No need to imagine. It is already the case in Iran, as elsewhere. Craig points to an article detailing the arrest and questioning of twelve in Iran, accused of converting to Christ. Which jogs a number of thoughts.
First, a sincere and heartfelt disclaimer, to which I'll return at the end: nothing of what I am about to say should be read as self-righteous, lofty scolding. I am in no position to dole out arrogant lectures to anyone who I deem insufficiently willing to suffer for Christ. I know how repugnant it is for armchair theorists to sneer at what they imagine is the poor performance of folks who (unlike them) are actually in the field, trying and attempting and sacrificing and suffering.
Having said that, I do know a bit about history and the Bible, and both have me wondering: is the Gospel spreading so slowly, particularly in Muslim-oppressed lands or in China, because Christians are unwilling to suffer as martyrs? because they hide their worship, their testimony, their baptisms? Is not the blood of the martyrs still the seed of the church?
As soon as I write that, and in spite of my disclaimer, I feel shame. Who am I to fault? What have I suffered? How many times have I drawn back for fear of a mere sneer, or mere job loss? What finger can I point that doesn't bring shame and condemnation on my own head?

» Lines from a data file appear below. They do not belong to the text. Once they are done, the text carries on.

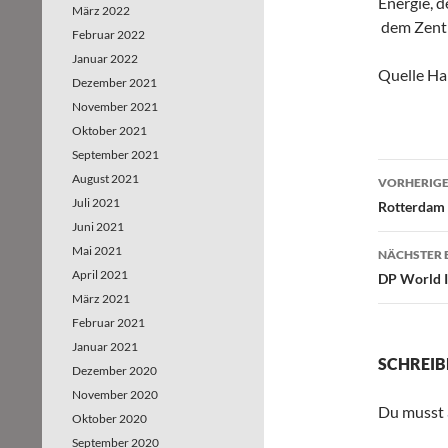
Energie, 
März 2022
dem Zentr
Februar 2022
Januar 2022
Quelle H
Dezember 2021
November 2021
Oktober 2021
September 2021
August 2021
VORHERIGE
Juli 2021
Beitr
Rotterdam 
Juni 2021
Mai 2021
NÄCHSTER 
April 2021
DP World I
März 2021
Februar 2021
Januar 2021
SCHREIB
Dezember 2020
November 2020
Du musst
Oktober 2020
September 2020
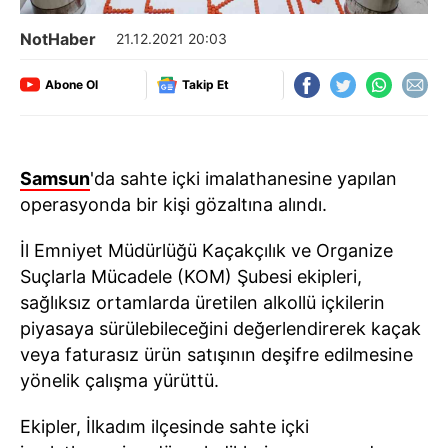
NotHaber
21.12.2021 20:03
Abone Ol
Takip Et
Samsun
'da sahte içki imalathanesine yapılan
operasyonda bir kişi gözaltına alındı.
İl Emniyet Müdürlüğü Kaçakçılık ve Organize
Suçlarla Mücadele (KOM) Şubesi ekipleri,
sağlıksız ortamlarda üretilen alkollü içkilerin
piyasaya sürülebileceğini değerlendirerek kaçak
veya faturasız ürün satışının deşifre edilmesine
yönelik çalışma yürüttü.
Ekipler, İlkadım ilçesinde sahte içki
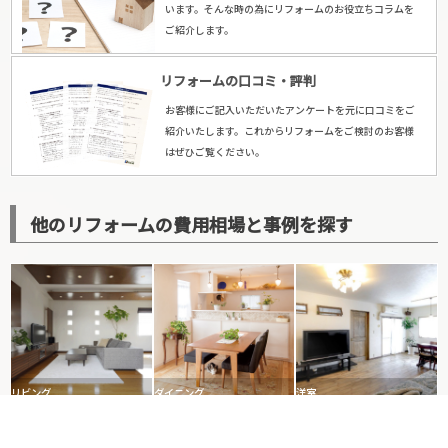
います。そんな時の為にリフォームのお役立ちコラムを
ご紹介します。
リフォームの口コミ・評判
お客様にご記入いただいたアンケートを元に口コミをご
紹介いたします。これからリフォームをご検討のお客様
はぜひご覧ください。
他のリフォームの費用相場と事例を探す
リビング
ダイニング
洋室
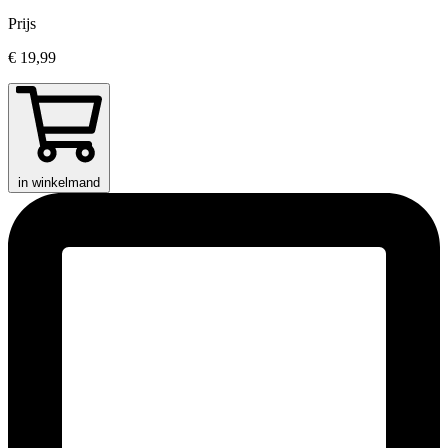
Prijs
€ 19,99
in winkelmand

Have I in any way led my family to have eternal values? Can my young sons even conceive of suffering for Jesus, and gladly so? Or can I conceive of them choosing to risk and suffer for eternal values and goals? Or are not my goals for them — and the value-structure I've (however unintentionally) bred in them — strictly this-worldly, middle-class, materialistic, and safe? With a little Jesus sprinkled on top for after you die? In my loving effort to make sure they have nice things, to give them security, to afford every advantage, and by my own consequent playing it safe, have I unwittingly led their love in the wrong direction?
Well, yikes. That little bit of tepid would-be reproach rather backfired, didn't it?